* [Extrait retenu]
▬▬▬▬▬▬

Depuis le 1er janvier 2020 il est obligatoire pour les entreprises d’élire un référent harcèlement sexuel. Atouts-Formations vous propose de répondre aux questions suivantes : pourquoi est-il obligatoire d’avoir un référent harcèlement sexuel ? Dans quelles conditions doit-on élire un référent harcèlement sexuel ? Et quelles sont les missions du référent harcèlement sexuel ?
Quel lien entre la Loi Avenir Professionnel, le référent harcèlement, le CSE et le code du travail ?
Mise en place en septembre 2017, au 1er janvier 2020 la réforme du code du travail substitue le CSE (Comité Social et Economique) au trio : délégués du personnel, comité d’entreprise et CHSCT (Comité d’Hygiène, de Santé et des Conditions de Travail).
L’objectif de cette réforme est de simplifier les instances de représentation du personnel. Le CSE voit pour conséquence majeure au niveau des entreprises de rendre obligatoires des prérogatives jusqu’alors facultatives. Ainsi depuis le 1er janvier 2020 toutes les entreprises de plus de 11 salariés doivent être dotées d’un CSE.

▬▬▬▬▬▬

Personnes ou mains représentées avec leurs articulations:
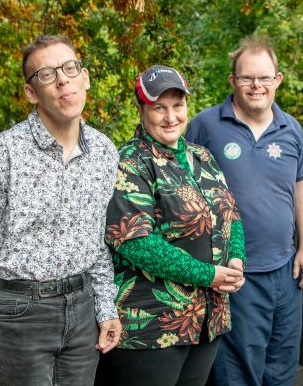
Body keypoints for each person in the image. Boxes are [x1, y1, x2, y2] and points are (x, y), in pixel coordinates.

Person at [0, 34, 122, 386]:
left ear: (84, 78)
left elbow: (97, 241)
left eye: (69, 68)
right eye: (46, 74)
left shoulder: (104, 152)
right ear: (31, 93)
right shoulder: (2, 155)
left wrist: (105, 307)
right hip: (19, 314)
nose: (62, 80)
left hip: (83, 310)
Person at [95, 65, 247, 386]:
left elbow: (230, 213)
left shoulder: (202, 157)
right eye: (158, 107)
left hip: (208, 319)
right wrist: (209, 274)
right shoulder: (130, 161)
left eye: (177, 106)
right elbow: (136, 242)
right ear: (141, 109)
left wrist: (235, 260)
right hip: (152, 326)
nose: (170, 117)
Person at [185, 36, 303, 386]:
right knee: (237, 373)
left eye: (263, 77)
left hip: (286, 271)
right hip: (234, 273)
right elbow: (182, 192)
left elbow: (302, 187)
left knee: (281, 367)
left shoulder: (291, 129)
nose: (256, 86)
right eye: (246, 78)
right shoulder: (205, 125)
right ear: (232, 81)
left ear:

▬▬▬▬▬▬

* [Tâches à réaliser]
1) D'après le texte sur le référent harcèlement sexuel, pourquoi la réforme du code du travail a-t-elle remplacé les délégués du personnel, le comité d'entreprise et le CHSCT par le CSE ? Répondez en une à trois phrases.
2) Poursuivez le texte sur le référent harcèlement sexuel à partir de sa dernière phrase.
Les données ne servent à rien ici.

* [Réponses par tâche]
1) La réforme avait pour objectif de simplifier les instances de représentation du personnel. C'est dans ce but que le CSE a remplacé ces trois instances.

2)
Cette réforme fait partie des dispositions prises par la Loi dite Loi Avenir Professionnel , c’est-à-dire la Loi du 5 septembre 2018 pour la liberté de choisir son avenir professionnel.
Cette loi est organisée en 3 volets :
- un axe tourné vers une société de compétences (qui englobe notamment la réforme du CPF et la suppression du CIF),
- une réforme de l’indemnisation du chômage qui impacte particulièrement les travailleurs indépendants et modifie également les indemnisation des démissionnaires,
- une orientation vers l’emploi qui comprend de nombreux axes tels que l’emploi des personnes en situation de handicap, les écarts de rémunération entre femmes et hommes. C’est ici que s’inscrit la lutte contre le harcèlement sexuel.
« Pour prévenir, agir et lutter contre les agissements sexistes et les faits de harcèlement sexuel au travail, la Loi pour la Liberté de choisir son avenir professionnel oblige à désigner un à deux référents par entreprise. »
(Ministère du Travail) L’obligation légale d’élire un référent harcèlement sexuel concerne toutes les entreprises françaises de 250 salariés et plus.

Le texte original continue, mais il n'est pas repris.